Segment Start: Data shown

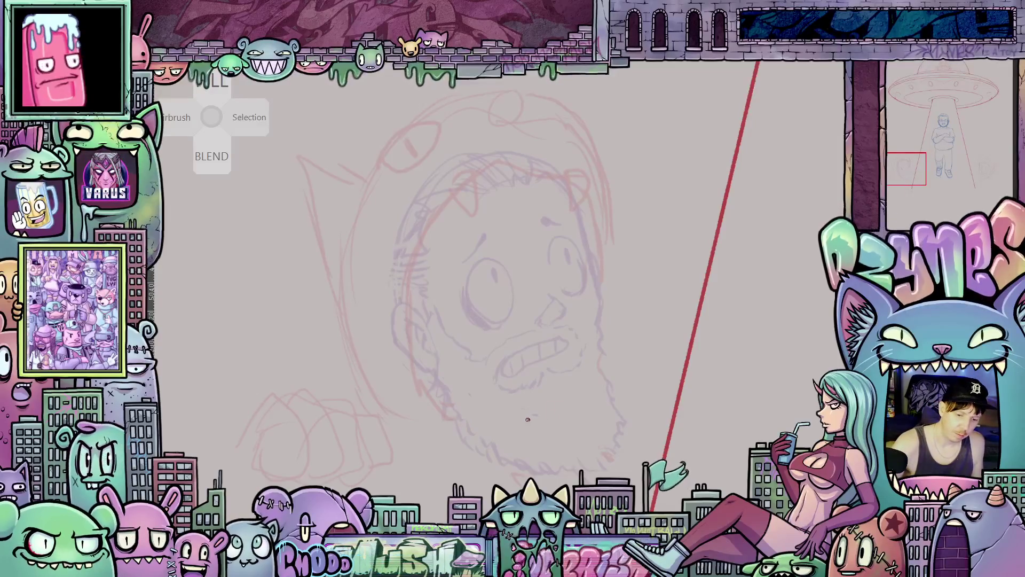
pyautogui.moveTo(575, 425); pyautogui.dragTo(630, 436)
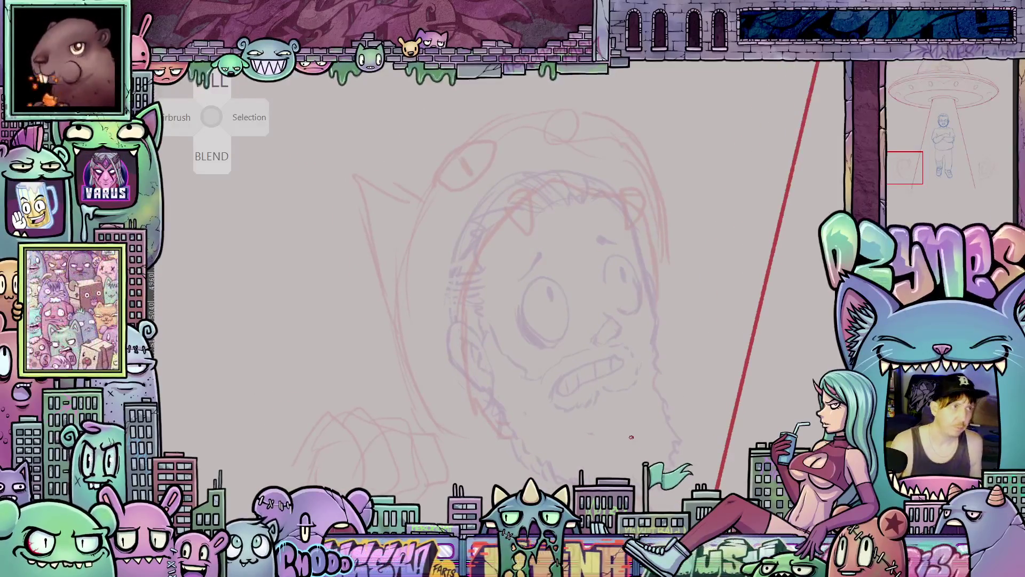
pyautogui.scroll(2, 625, 390)
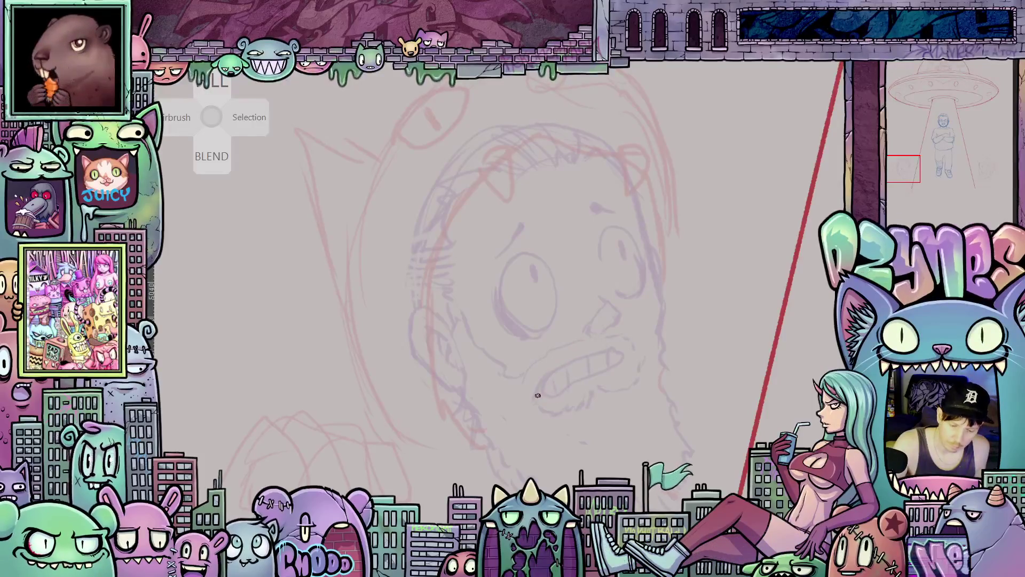
# Ink the mustache's lower edge, the mouth's left line and a tooth line
pyautogui.moveTo(545, 390)
pyautogui.mouseDown()
pyautogui.moveTo(606, 359)
pyautogui.moveTo(641, 361)
pyautogui.mouseUp()
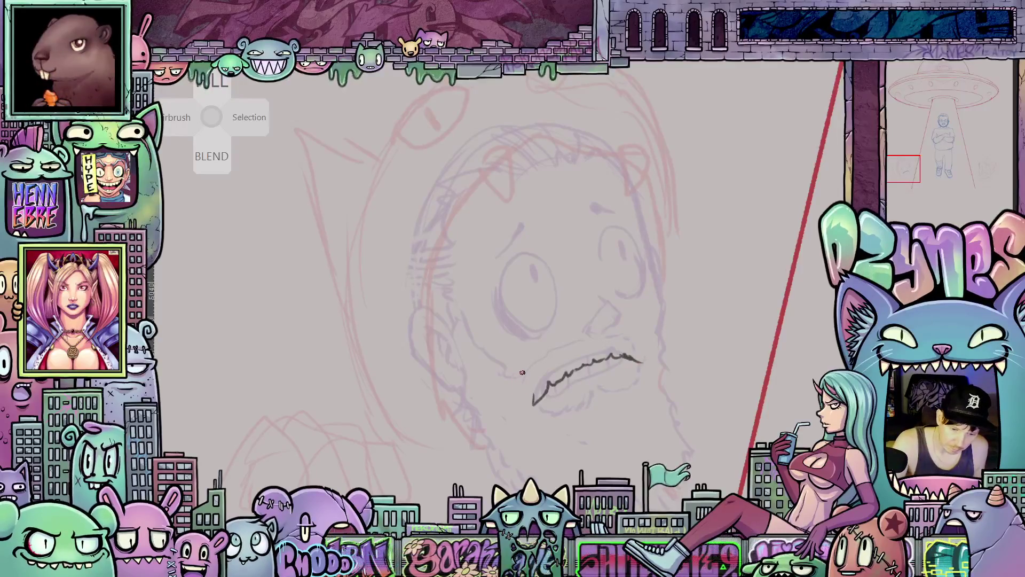
pyautogui.moveTo(523, 372)
pyautogui.mouseDown()
pyautogui.moveTo(497, 393)
pyautogui.moveTo(521, 396)
pyautogui.mouseUp()
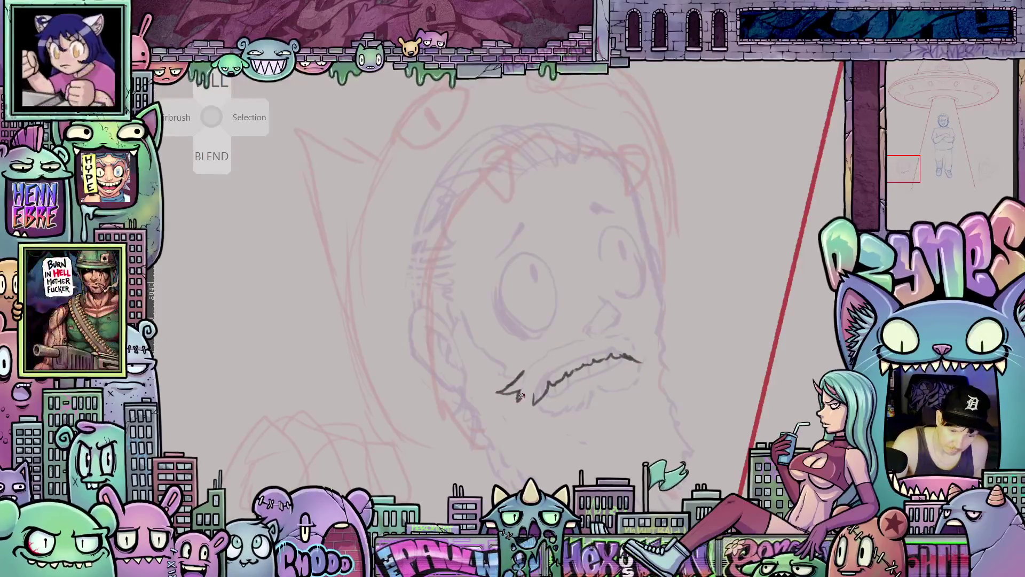
pyautogui.moveTo(636, 416); pyautogui.dragTo(631, 438)
pyautogui.moveTo(518, 396)
pyautogui.mouseDown()
pyautogui.moveTo(536, 379)
pyautogui.moveTo(619, 357)
pyautogui.moveTo(649, 383)
pyautogui.mouseUp()
pyautogui.scroll(-2, 653, 390)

Segment End: Data shown

◆ Try it ◆
Print the lines of the entries, exactly, from the one containing "pyautogui.moveTo(649, 383)" down to the final line, and leave out all the others.

◆ Solution ◆
pyautogui.moveTo(649, 383)
pyautogui.mouseUp()
pyautogui.scroll(-2, 653, 390)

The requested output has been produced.